Every record is to be transcribed exactly as written.

↓

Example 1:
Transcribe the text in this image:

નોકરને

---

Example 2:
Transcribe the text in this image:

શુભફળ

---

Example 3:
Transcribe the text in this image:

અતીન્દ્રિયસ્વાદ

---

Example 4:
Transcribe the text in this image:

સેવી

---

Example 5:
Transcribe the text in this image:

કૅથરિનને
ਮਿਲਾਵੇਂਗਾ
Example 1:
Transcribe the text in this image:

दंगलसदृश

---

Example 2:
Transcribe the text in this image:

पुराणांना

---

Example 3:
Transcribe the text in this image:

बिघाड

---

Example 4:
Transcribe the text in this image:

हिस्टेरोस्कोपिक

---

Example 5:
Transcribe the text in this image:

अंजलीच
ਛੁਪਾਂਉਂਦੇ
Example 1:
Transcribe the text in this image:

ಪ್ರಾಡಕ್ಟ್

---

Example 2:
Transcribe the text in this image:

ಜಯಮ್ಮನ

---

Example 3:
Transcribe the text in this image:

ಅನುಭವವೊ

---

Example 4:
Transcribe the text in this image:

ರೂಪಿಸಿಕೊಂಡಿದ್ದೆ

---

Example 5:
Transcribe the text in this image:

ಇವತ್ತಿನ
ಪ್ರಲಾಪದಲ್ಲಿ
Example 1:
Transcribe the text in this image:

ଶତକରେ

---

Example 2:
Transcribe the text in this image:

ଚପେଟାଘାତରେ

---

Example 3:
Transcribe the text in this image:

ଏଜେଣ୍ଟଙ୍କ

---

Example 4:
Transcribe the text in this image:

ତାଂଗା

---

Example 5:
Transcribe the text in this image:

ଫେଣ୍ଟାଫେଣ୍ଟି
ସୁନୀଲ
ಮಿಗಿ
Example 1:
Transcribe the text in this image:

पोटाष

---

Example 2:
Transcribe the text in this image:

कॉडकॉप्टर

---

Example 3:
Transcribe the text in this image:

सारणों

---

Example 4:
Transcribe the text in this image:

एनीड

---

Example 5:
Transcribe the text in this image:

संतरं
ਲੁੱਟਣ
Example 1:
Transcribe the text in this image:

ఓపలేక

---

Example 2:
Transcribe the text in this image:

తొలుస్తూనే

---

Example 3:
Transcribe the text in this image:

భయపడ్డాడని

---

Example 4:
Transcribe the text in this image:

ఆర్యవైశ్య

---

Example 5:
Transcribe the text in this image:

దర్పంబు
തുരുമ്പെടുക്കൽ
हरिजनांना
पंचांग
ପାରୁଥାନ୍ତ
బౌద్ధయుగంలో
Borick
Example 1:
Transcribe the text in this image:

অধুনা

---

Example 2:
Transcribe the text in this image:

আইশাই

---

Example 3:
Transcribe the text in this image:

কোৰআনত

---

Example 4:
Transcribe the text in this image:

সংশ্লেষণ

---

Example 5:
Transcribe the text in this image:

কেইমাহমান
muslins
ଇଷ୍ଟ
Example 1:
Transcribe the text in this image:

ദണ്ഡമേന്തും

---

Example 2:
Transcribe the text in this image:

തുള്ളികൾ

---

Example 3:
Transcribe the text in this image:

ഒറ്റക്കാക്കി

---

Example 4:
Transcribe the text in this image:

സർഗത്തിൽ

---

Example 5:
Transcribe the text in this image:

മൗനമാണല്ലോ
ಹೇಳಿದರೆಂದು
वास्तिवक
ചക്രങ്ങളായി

↑

● **Task output**:
Example 1:
Transcribe the text in this image:

નોકરને

---

Example 2:
Transcribe the text in this image:

શુભફળ

---

Example 3:
Transcribe the text in this image:

અતીન્દ્રિયસ્વાદ

---

Example 4:
Transcribe the text in this image:

સેવી

---

Example 5:
Transcribe the text in this image:

કૅથરિનને
ਮਿਲਾਵੇਂਗਾ
Example 1:
Transcribe the text in this image:

दंगलसदृश

---

Example 2:
Transcribe the text in this image:

पुराणांना

---

Example 3:
Transcribe the text in this image:

बिघाड

---

Example 4:
Transcribe the text in this image:

हिस्टेरोस्कोपिक

---

Example 5:
Transcribe the text in this image:

अंजलीच
ਛੁਪਾਂਉਂਦੇ
Example 1:
Transcribe the text in this image:

ಪ್ರಾಡಕ್ಟ್

---

Example 2:
Transcribe the text in this image:

ಜಯಮ್ಮನ

---

Example 3:
Transcribe the text in this image:

ಅನುಭವವೊ

---

Example 4:
Transcribe the text in this image:

ರೂಪಿಸಿಕೊಂಡಿದ್ದೆ

---

Example 5:
Transcribe the text in this image:

ಇವತ್ತಿನ
ಪ್ರಲಾಪದಲ್ಲಿ
Example 1:
Transcribe the text in this image:

ଶତକରେ

---

Example 2:
Transcribe the text in this image:

ଚପେଟାଘାତରେ

---

Example 3:
Transcribe the text in this image:

ଏଜେଣ୍ଟଙ୍କ

---

Example 4:
Transcribe the text in this image:

ତାଂଗା

---

Example 5:
Transcribe the text in this image:

ଫେଣ୍ଟାଫେଣ୍ଟି
ସୁନୀଲ
ಮಿಗಿ
Example 1:
Transcribe the text in this image:

पोटाष

---

Example 2:
Transcribe the text in this image:

कॉडकॉप्टर

---

Example 3:
Transcribe the text in this image:

सारणों

---

Example 4:
Transcribe the text in this image:

एनीड

---

Example 5:
Transcribe the text in this image:

संतरं
ਲੁੱਟਣ
Example 1:
Transcribe the text in this image:

ఓపలేక

---

Example 2:
Transcribe the text in this image:

తొలుస్తూనే

---

Example 3:
Transcribe the text in this image:

భయపడ్డాడని

---

Example 4:
Transcribe the text in this image:

ఆర్యవైశ్య

---

Example 5:
Transcribe the text in this image:

దర్పంబు
തുരുമ്പെടുക്കൽ
हरिजनांना
पंचांग
ପାରୁଥାନ୍ତ
బౌద్ధయుగంలో
Borick
Example 1:
Transcribe the text in this image:

অধুনা

---

Example 2:
Transcribe the text in this image:

আইশাই

---

Example 3:
Transcribe the text in this image:

কোৰআনত

---

Example 4:
Transcribe the text in this image:

সংশ্লেষণ

---

Example 5:
Transcribe the text in this image:

কেইমাহমান
muslins
ଇଷ୍ଟ
Example 1:
Transcribe the text in this image:

ദണ്ഡമേന്തും

---

Example 2:
Transcribe the text in this image:

തുള്ളികൾ

---

Example 3:
Transcribe the text in this image:

ഒറ്റക്കാക്കി

---

Example 4:
Transcribe the text in this image:

സർഗത്തിൽ

---

Example 5:
Transcribe the text in this image:

മൗനമാണല്ലോ
ಹೇಳಿದರೆಂದು
वास्तिवक
ചക്രങ്ങളായി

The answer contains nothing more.